Use structured output. Tell the model to return JSON with specific fields instead of verbose natural language. Structured responses are typically 50-70% shorter than prose.
Caching Agent Intermediate Results
Many agent tasks involve repetitive operations. If your agent searches for "Node.js error handling best practices" today and another agent searches for the same thing tomorrow, caching the result saves the cost of the search and the LLM call to process it.
var crypto = require("crypto");
function AgentCache(options) {
this.store = {};
this.ttlMs = (options.ttlMinutes || 60) * 60 * 1000;
this.maxEntries = options.maxEntries || 1000;
this.hits = 0;
this.misses = 0;
}
AgentCache.prototype.makeKey = function (operation, params) {
var input = operation + ":" + JSON.stringify(params);
return crypto.createHash("sha256").update(input).digest("hex");
};
AgentCache.prototype.get = function (operation, params) {
var key = this.makeKey(operation, params);
var entry = this.store[key];
if (!entry) {
this.misses++;
return null;
}
if (Date.now() - entry.timestamp > this.ttlMs) {
delete this.store[key];
this.misses++;
return null;
}
this.hits++;
return entry.value;
};
AgentCache.prototype.set = function (operation, params, value, costSaved) {
var key = this.makeKey(operation, params);
if (Object.keys(this.store).length >= this.maxEntries) {
this.evictOldest();
}
this.store[key] = {
value: value,
timestamp: Date.now(),
costSaved: costSaved || 0
};
};
AgentCache.prototype.evictOldest = function () {
var oldestKey = null;
var oldestTime = Infinity;
Object.keys(this.store).forEach(function (key) {
if (this.store[key].timestamp < oldestTime) {
oldestTime = this.store[key].timestamp;
oldestKey = key;
}
}.bind(this));
if (oldestKey) {
delete this.store[oldestKey];
}
};
AgentCache.prototype.stats = function () {
var totalSaved = 0;
var self = this;
Object.keys(self.store).forEach(function (key) {
totalSaved += self.store[key].costSaved || 0;
});
return {
entries: Object.keys(self.store).length,
hits: self.hits,
misses: self.misses,
hitRate: self.hits + self.misses > 0
? (self.hits / (self.hits + self.misses) * 100).toFixed(1) + "%"
: "0%",
estimatedSavings: "$" + totalSaved.toFixed(4)
};
};
For production systems, swap the in-memory store for Redis. The cache key should include the model name if different models produce different results for the same input.

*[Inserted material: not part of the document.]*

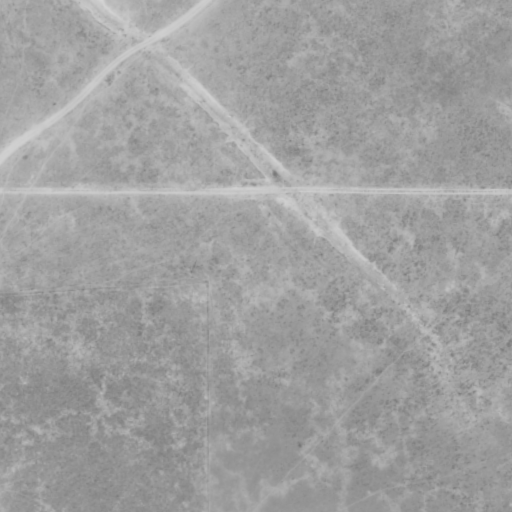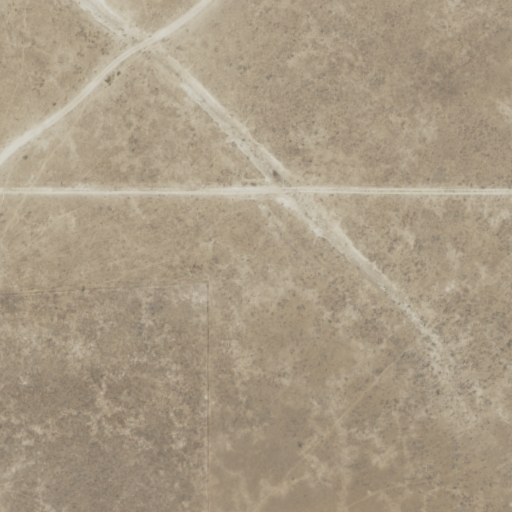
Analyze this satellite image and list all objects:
road: (91, 78)
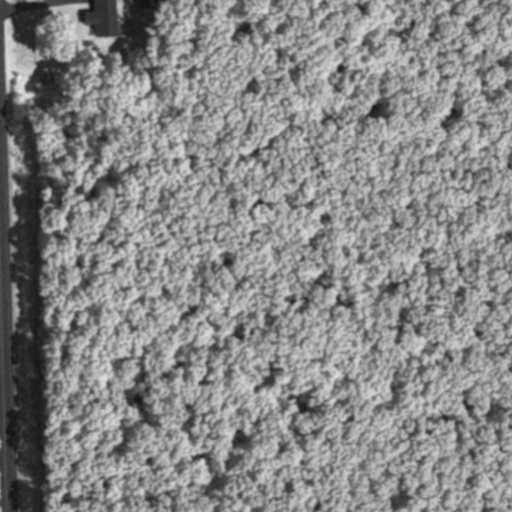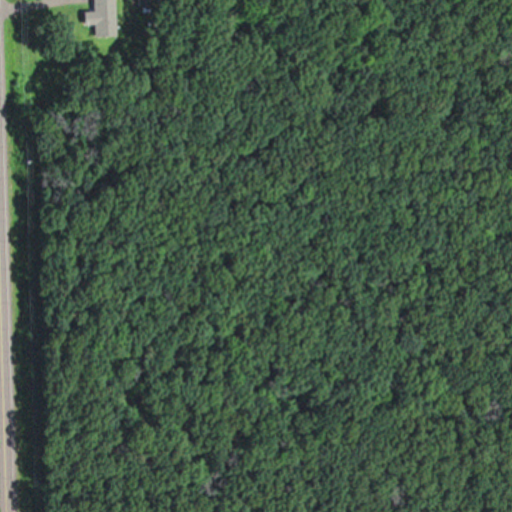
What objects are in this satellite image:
building: (101, 18)
road: (2, 397)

Cost Allocation by User, Team, and Feature
Once you have cost tracking in place, you need to attribute costs to business entities. This is essential for chargeback, capacity planning, and identifying which features are worth their cost.
function CostAllocator() {
this.records = [];
}
CostAllocator.prototype.record = function (entry) {
this.records.push({
timestamp: Date.now(),
userId: entry.userId,
teamId: entry.teamId,
feature: entry.feature,
taskId: entry.taskId,
model: entry.model,
cost: entry.cost,
inputTokens: entry.inputTokens || 0,
outputTokens: entry.outputTokens || 0
});
};
CostAllocator.prototype.aggregate = function (groupBy, startTime, endTime) {
var filtered = this.records.filter(function (r) {
return r.timestamp >= (startTime || 0) &&
r.timestamp <= (endTime || Infinity);
});
var groups = {};
filtered.forEach(function (r) {
var key = r[groupBy] || "unknown";
if (!groups[key]) {
groups[key] = { totalCost: 0, callCount: 0, totalTokens: 0 };
}
groups[key].totalCost += r.cost;
groups[key].callCount += 1;
groups[key].totalTokens += r.inputTokens + r.outputTokens;
});
// Sort by total cost descending
var sorted = Object.keys(groups).map(function (key) {
return {
name: key,
totalCost: parseFloat(groups[key].totalCost.toFixed(6)),
callCount: groups[key].callCount,
totalTokens: groups[key].totalTokens,
avgCostPerCall: parseFloat(
(groups[key].totalCost / groups[key].callCount).toFixed(6)
)
};
});
sorted.sort(function (a, b) {
return b.totalCost - a.totalCost;
});
return sorted;
};
The allocation data answers critical business questions. Which team is spending the most on agents? Which feature has the highest cost per user? Is the research agent worth $3 per run when a developer could do the same task in 15 minutes? These are the questions that determine whether your agent investment pays off.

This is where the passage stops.